医療の最前線で毎日多くの患者を診察する医師たちも「今年のインフルエンザは特別」と警鐘を鳴らす。
秋津医院院長の秋津壽男さんが話す。
「例年に比べ、流行のピークが訪れるのが早いような印象があります。患者数が多いということは、うつる可能性も高いということ。警戒態勢を強化してください」
そこで、インフルエンザ予防の新常識をご紹介!
マスクは「N95」タイプ以外あまり意味がない
インフルエンザの予防といえば、まず思い浮かぶのがマスク。今の時期、ドラッグストアの店頭には多くの種類が並べられている。だが「マスクはインフルエンザや風邪の予防に、それほど効果的ではない」と言うのは、野口内科院長の野口仁さんだ。
「インフルエンザは、患者のくしゃみなどの飛沫に含まれるウイルスを吸入すると感染しますが、飛沫が空中を漂う時間は短く、直撃しない限り口からウイルスが感染することはないので、マスクの意味はあまりありません。そもそも一般的なマスクは鼻や口元に隙間ができますし、ウイルスはものすごく小さいので不織布の隙間を通り抜けてしまうのです」
そのための特殊なマスクも市販されている。
「『N95』マスクといって、米国労働安全衛生研究所の規格をクリアした微粒子用マスクを適切につければ予防になります」(野口さん)

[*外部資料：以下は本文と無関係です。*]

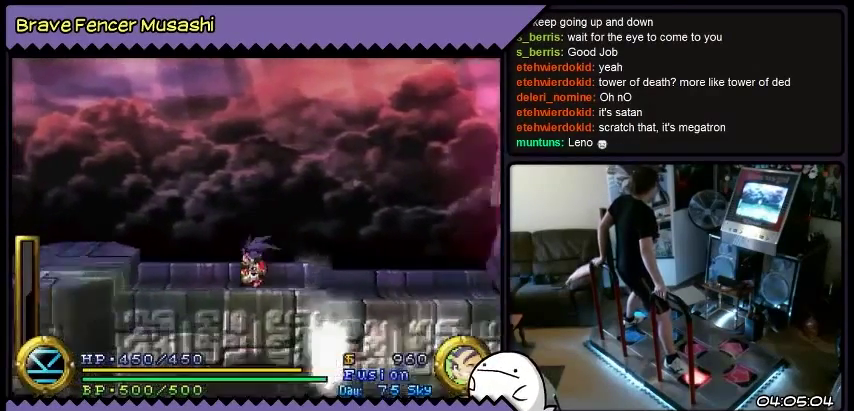
Gameplay with a controller (PlayStation layout); each line is a JSON object with the inputs held at the frame after it. "events" lists button and stick changes between this image and that frame as [ms after this image, input, new state], when the widget could be followed in between. Not read: CIRCLE CROSS L1 L2 L3 R1 R2 R3 SELECT SQUARE START TRIANGLE keyboard_mouse.
{"buttons": ["DPAD_LEFT"], "events": []}
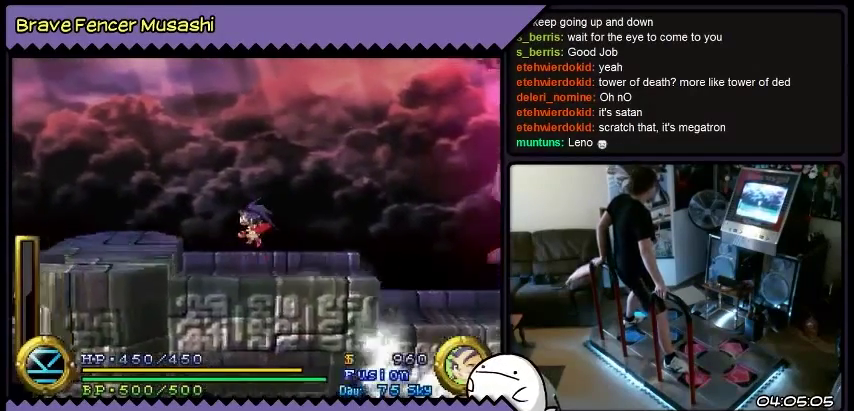
{"buttons": ["DPAD_LEFT"], "events": []}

神戸大学医学部附属病院感染症内科・診療科長の岩田健太郎さんも日常生活ではマスクを使用しない。ただ、岩田さんはマスクをつけるよりも気をつけていることがあるという。
「ごく近い距離で話したり、街ですれ違いざまに咳を浴びたりすることで感染は起きますが、マスク着用で感染を防ぐ効果は限定的です。マスクをするより、多くの人が集まるようなイベントにみだりに参加しないことの方が予防になるでしょう」(岩田さん)
緑茶・紅茶でうがいを
 次の防御としては「うがい」が頭に浮かぶ。市販のうがい薬を活用すべきだろうか。
「成分によりいくつか種類があるのですが、『ヨード系』のうがい薬は逆効果。殺菌効果は非常に強いものの、粘膜を痛めるうえ、ふだんから口やのどに棲んでいる常在菌まで殺してしまい、かえってインフルエンザに感染しやすくなります」(野口さん)
寒空の下、わざわざうがい薬を買いに行くより、家庭にあるもので充分効果が期待できると野口さんが続ける。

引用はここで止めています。